Start of Given text

The simplest NeuroML2 example: a leaky integrate-and-fire neuron with a single state variable \(v\), governed by:

\[\frac{dv}{dt} = \frac{E_L - v}{\tau}\]

With spike event: if \(v > \text{thresh}\), then \(v \leftarrow \text{reset}\).

Parameters: leakReversal=-50 mV, thresh=-55 mV, reset=-70 mV, tau=30 ms.

Note: since leakReversal > thresh, this cell will never fire. The NeuroML example also includes iafTauRefCell, iafCell, and iafRefCell variants. The TVBO version matches the iafTauCell (tau-based, no refractory period).

1. Define in TVBO

from tvbo import SimulationExperiment

exp = SimulationExperiment.from_string("""
label: "NeuroML Ex0: Integrate-and-Fire (iafTau)"
dynamics:
  name: IntegrateAndFire
  parameters:
    leakReversal: { value: -50.0 }
    tau:          { value: 30.0 }
    thresh:       { value: -55.0 }
    reset:        { value: -70.0 }
  state_variables:
    v:
      equation: { rhs: "(leakReversal - v) / tau" }
      initial_value: -50.0
      variable_of_interest: true
  events:
    spike:
      condition: { rhs: "v > thresh" }
      affect:    { rhs: "v = reset" }
network:
  number_of_nodes: 1
integration:
  method: euler
  step_size: 0.005
  duration: 300.0
  time_scale: ms
""")
print(f"Model: {exp.dynamics.name}")

End of Given text

— Problem set —
a: For the integrate-and-fire example, decide whether each statement agrees with it: (i) the TVBO version has a refractory period; (ii) the integration step size is 0.005; (iii) with the listed parameters, the neuron will fire. For each, answer yes or no and quote the deciding words.
b: In the integrate-and-fire example, which integration method does the setup use?
c: Return the part of the integrate-and-fire example that opens with the words containing "The simplest NeuroML2" and closes with "no refractory period).".

Start of Source data

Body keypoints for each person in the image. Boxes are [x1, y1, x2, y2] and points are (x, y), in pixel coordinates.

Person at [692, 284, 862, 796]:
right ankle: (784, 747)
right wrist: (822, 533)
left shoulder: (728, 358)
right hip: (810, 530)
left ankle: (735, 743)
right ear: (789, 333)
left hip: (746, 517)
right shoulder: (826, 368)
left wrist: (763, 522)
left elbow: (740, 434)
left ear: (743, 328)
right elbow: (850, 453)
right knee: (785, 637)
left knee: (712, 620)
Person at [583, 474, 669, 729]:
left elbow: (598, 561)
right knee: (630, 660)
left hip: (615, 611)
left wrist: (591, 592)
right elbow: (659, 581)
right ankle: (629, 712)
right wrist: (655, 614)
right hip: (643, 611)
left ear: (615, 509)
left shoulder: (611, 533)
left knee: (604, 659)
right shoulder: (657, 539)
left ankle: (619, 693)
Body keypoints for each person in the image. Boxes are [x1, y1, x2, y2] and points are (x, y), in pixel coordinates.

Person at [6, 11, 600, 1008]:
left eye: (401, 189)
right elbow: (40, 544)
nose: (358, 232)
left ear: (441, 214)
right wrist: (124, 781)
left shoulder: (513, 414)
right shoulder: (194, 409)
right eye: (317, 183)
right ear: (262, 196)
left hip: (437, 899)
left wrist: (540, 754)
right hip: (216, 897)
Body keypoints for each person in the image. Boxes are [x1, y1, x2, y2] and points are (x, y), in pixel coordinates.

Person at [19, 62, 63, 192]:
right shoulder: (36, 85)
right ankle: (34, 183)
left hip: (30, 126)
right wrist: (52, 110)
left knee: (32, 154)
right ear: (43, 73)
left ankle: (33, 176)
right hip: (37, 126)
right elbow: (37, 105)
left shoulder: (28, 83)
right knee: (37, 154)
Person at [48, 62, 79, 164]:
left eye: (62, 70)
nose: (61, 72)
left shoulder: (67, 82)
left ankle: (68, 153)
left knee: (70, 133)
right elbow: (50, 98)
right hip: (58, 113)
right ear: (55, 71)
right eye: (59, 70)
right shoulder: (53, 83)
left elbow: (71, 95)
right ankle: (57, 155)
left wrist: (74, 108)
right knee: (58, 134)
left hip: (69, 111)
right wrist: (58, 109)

End of Source data

— Solutions to each task —
a:
(i) No: "tau-based, no refractory period"
(ii) Yes: "step_size: 0.005"
(iii) No: "since leakReversal > thresh, this cell will never fire"

b: The Euler method ("method: euler").

c:
The simplest NeuroML2 example: a leaky integrate-and-fire neuron with a single state variable \(v\), governed by:

\[\frac{dv}{dt} = \frac{E_L - v}{\tau}\]

With spike event: if \(v > \text{thresh}\), then \(v \leftarrow \text{reset}\).

Parameters: leakReversal=-50 mV, thresh=-55 mV, reset=-70 mV, tau=30 ms.

Note: since leakReversal > thresh, this cell will never fire. The NeuroML example also includes iafTauRefCell, iafCell, and iafRefCell variants. The TVBO version matches the iafTauCell (tau-based, no refractory period).